RIT’s Image Permanence Institute receives $429,409 federal grant from IMLS

Research will inform new preservation guidelines for museums preparing paper-based objects for transit and display

Image Permanence Institute

In many museums, paper-based collection objects are given multiple “layers” of protection when preparing them for traveling exhibitions and loans. This is done to safeguard collections from damage while in transit. In the first step, each object is placed in a sealed frame package, which is then inserted into a frame.

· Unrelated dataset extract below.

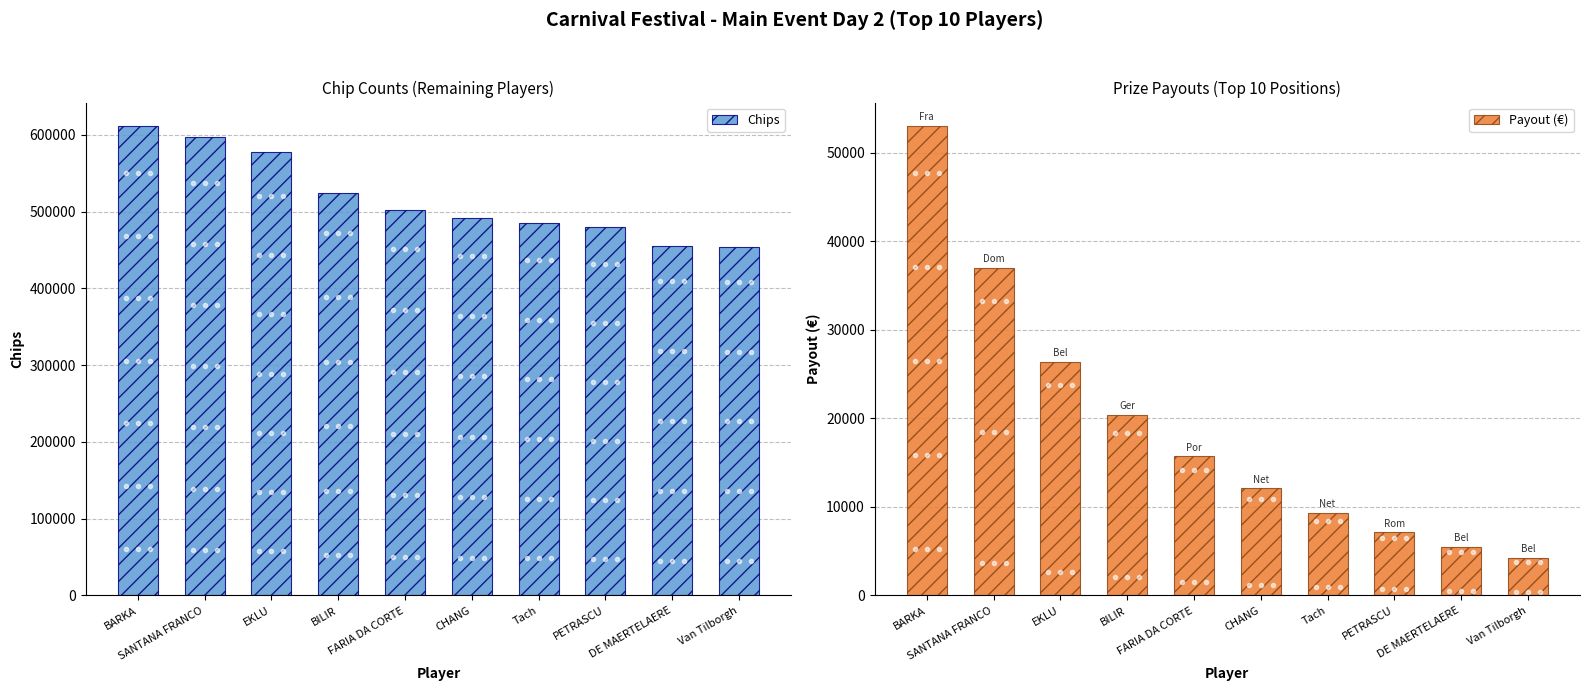

At how many categories does at least one series exceed 302335?

10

The Image Permanence Institute at Rochester Institute of Technology has received a National Leadership Grant award from the Institute of Museum and Library Services (IMLS) for an unprecedented research project designed to identify the most cost-efficient and environmentally responsible methods of preparing paper-based collection objects for transit and display while maintaining preservation standards.

IPI is a university-based research center in RIT’s College of Art and Design dedicated to supporting the preservation of cultural heritage collections in libraries, archives, and museums worldwide.

The three-year project—funded in full for $429,409—will be led by Al Carver-Kubik, IPI research scientist. The study includes both field and laboratory research, and according to Carver-Kubik, “it will be the first study to collect environmental data from multiple museums’ shipping crates simultaneously.”

Data will be collected from a variety of shipping crate and packing configurations traveling through a wide range of regional climates. Laboratory experimentation will include testing the safety and relative humidity buffering capacity of crate packing materials and methods along with different microenvironment sealed frame package designs used to protect objects during transit and display.

The study’s results will be used to determine which methods are most effective and cost-efficient while producing the least amount of disposable waste. The combined field and laboratory research will provide IPI with the information necessary to create data-driven guidelines for museums to make research-based, informed, sustainable, and cost-efficient decisions for maintaining preservation standards with traveling and displaying framed paper-based collection objects.

IMLS received 61 applications this year requesting $34,854,819. Of these, 12 projects, including IPI’s, were selected to receive funding totaling $5,814,284.